Lawrence, Associate Professor of Law at Southern University Law Center, has been a lawyer for 20 years and is a former assistant public defender of East Baton Rouge Parish and former assistant district attorney for Orleans Parish.
“I have every qualification a judge should have,” he said of his diverse experience. “I am the epitome of qualification. My experience, my qualification, my background can be seen by you (the voters).”
Johnson-Rose’s campaign platform includes alternative sentences to incarceration for nonviolent offenses and advocating a domestic violence court at the 19th JDC.
It is only fitting that the three attorneys fighting for a seat in the 19th Judicial District should be evicted by the Baton Rouge State Court Secretariat …
She also wants to work with colleges and community colleges to steer young people in a different direction.
“We have exorbitant crime rates in our community. Many of them are young people,” said Johnson-Rose.
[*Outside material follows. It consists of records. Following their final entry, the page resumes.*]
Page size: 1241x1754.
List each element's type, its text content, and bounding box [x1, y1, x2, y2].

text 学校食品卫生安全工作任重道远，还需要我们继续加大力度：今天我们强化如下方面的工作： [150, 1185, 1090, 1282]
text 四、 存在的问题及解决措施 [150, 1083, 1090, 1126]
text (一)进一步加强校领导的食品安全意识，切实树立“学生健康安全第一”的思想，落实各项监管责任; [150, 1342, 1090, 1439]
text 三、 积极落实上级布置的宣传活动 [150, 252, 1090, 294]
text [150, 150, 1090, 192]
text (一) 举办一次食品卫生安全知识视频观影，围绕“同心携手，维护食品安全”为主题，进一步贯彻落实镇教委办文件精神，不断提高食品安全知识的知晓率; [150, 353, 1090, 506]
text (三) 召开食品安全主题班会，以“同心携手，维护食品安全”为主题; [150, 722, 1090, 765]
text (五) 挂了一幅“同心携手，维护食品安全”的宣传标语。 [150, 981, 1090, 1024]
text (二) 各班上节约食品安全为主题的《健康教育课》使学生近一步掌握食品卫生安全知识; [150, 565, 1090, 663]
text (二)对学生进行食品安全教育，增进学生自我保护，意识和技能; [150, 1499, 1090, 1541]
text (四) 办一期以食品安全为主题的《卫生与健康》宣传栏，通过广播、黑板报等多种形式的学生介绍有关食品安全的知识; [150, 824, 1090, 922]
Lawrence, who was deployed to Kuwait as part of Operation Iraqi Freedom from 2003 to 2004, wants to help establish a veterans’ tribunal for military veterans who break the law.
Regarding Johnson-Rose’s family ties with the 19th JDC, Lawrence said he was just “running for my merit”.
“Name recognition is an unfortunate part of the choice,” he said.
Johnson-Rose described their campaign as a grassroots effort.
“I’ve always tried to let people know who I am as a person,” she said. “Judges are not partial. They want someone who will be fair and impartial.”